Première proposition : Le théâtre n'a pas pour objet de purger des passions mais, bien au contraire, de les justifier et de les développer.

Deuxième proposition : Pour jouer une passion, l'acteur tache de rappeler autant qu'il peut celles qu'il a ressenties.(...) Pour les exprimer, il faut qu'elles lui reviennent avec tous leurs agréments.( on remarquera au passage que ce que dit Bossuet n'est pas différent, pour ce qui est de la méthode, de ce que recommande Stanislavski quand il préconise la mémoire affective)..Quant au spectateur : on se voit soi-même dans ceux qui nous paraissent transportés par de semblables objets. On devient bientôt un acteur secret dans la tragédie ; on y joue sa propre passion ; et la fiction au dehors est sans agrément, si elle ne trouve au dedans une vérité qui lui réponde Bossuet Lettre au Père Caffaro.

Aux yeux de Nicole et de Bossuet ces deux propositions suffisent pour condamner le théâtre de manière absolue.

Si le but de la vie du chrétien est le salut, toute passion est mauvaise. Même l'amour à l'intérieur du mariage est un péché ce qui entraîne la condamnation de Polyeucte, par exemple car le mariage règle la concupiscence, mais ne la rend pas réglée Nicole Quatrième traité De la Comédie. Or l'attrait des comédies repose sur les passions, passions que l'acteur doit d'abord faire naître ou grandir dans son cœur pour pouvoir ensuite les faire naître dans le cœur des spectateurs. le théâtre est donc une double source de péché. Comment comprendre alors que les jésuites aient pu continuer à faire du théâtre une matière d'enseignement ?
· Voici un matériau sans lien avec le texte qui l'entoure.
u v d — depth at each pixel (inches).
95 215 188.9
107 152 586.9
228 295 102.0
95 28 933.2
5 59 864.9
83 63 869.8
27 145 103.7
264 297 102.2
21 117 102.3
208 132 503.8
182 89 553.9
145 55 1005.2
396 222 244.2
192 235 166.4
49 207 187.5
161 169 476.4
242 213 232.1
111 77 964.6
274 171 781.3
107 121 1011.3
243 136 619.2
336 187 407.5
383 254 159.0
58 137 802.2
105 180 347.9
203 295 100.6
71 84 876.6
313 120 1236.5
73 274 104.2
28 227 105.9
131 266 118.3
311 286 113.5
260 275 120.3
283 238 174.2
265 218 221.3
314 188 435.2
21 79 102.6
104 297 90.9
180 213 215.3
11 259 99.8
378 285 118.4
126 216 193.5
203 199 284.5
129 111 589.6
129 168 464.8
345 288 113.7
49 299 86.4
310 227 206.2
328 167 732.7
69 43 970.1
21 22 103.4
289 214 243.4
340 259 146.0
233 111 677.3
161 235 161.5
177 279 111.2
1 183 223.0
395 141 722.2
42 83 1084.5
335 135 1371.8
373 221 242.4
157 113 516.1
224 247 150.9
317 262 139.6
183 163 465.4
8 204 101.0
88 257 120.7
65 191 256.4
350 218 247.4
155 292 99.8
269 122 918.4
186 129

Il faut d'abord savoir qu'ils sont très critiqués. Un des modèles les plus recommandés dans les collèges jésuites est Corneille, on ne s'étonnera pas de voir qu'il est une des cibles les plus importantes des jansénistes. On présente Corneille comme un professeur de vertu dans la mesure où l'amour ne constitue pas le moteur essentiel de ces pièces : c'est encore un très grand abus, & qui trompe beaucoup de monde, que de ne considérer point d'autres mauvais effets dans ces représentations, que celui de donner des pensées contraires à la pureté... ils n'ont évité de représenter des objets entièrement deshonnêtes, que pour en peindre d'autres aussi criminels, & qui ne sont guères moins contagieux. Toutes leurs pièces ne sont que de vives représentations de passions d'orgueil, d'ambition, de jalousie, de vengeance, & principalement de cette vertu Romaine, qui n'est autre chose qu'un furieux amour de soi-même. Nicole Quatrième traité De la Comédie.